İzmir’in kurtuluşunun 100. Yıldönümünü dil ve edebiyat açısından ele alan Dr. Öğr. Üyesi Ünal Şenel, dilin kullanımına dikkat çekerek günümüzde İzmir’e “Smirna”, Kadifekale’ye “Pagos”, Adalar Denizi’ne “Ege Denizi” denmesi gibi yaygın adlandırmaları eleştirerek İzmir’in Türk kültürünün bütün değerlerinin sembol şehri olduğunu ifade etti. Tarihimizin kıymetini bilmediğimizi vurgulayan Şenel, 9 Eylül günü Halkapınar önlerinde askerlerimizin şehit düştüğü yerin düne kadar bir mezbelelik olduğunu, Bornova’daki şehitliğe ise gereken hassasiyeti göstermediğimizi söyledi.
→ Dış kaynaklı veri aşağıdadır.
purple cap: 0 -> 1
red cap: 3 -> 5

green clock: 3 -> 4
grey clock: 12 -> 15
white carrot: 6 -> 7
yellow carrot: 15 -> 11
Millet ruhu ile edebiyat arasındaki ilişkiye değinen Şenel, şöyle konuştu: “Mehmet Emin Yurdakul, ‘unutmayın ki şairleri haykırmayan bir millet sevenleri toprak olmuş öksüz çocuk gibidir’ diyor. O yönden şairler milletin ruhunu temsil eden insanlardır. Eğer şairler susuyorsa milletin değerleri kaybolmuş, kanı donmuş, ruhu yok olmuş ve o millet çok kolay teslim alınabilir hale gelmiş demektir. Bir şehir için ne kadar çok şiir yazılmışsa, o şehir o kadar bizimdir. Bu anlamda İstanbul’dan sonra en çok şiir yazılan şehir İzmir’dir. Yaygın olarak bilinenin aksine Necmettin Halil Onan’ın Çanakkale Savaşı ile özdeşleşmiş olan ‘Bir Yolcuya’ başlıklı şiiri, 1922 yılında Halkapınar Şehitliği için yazılmıştır.”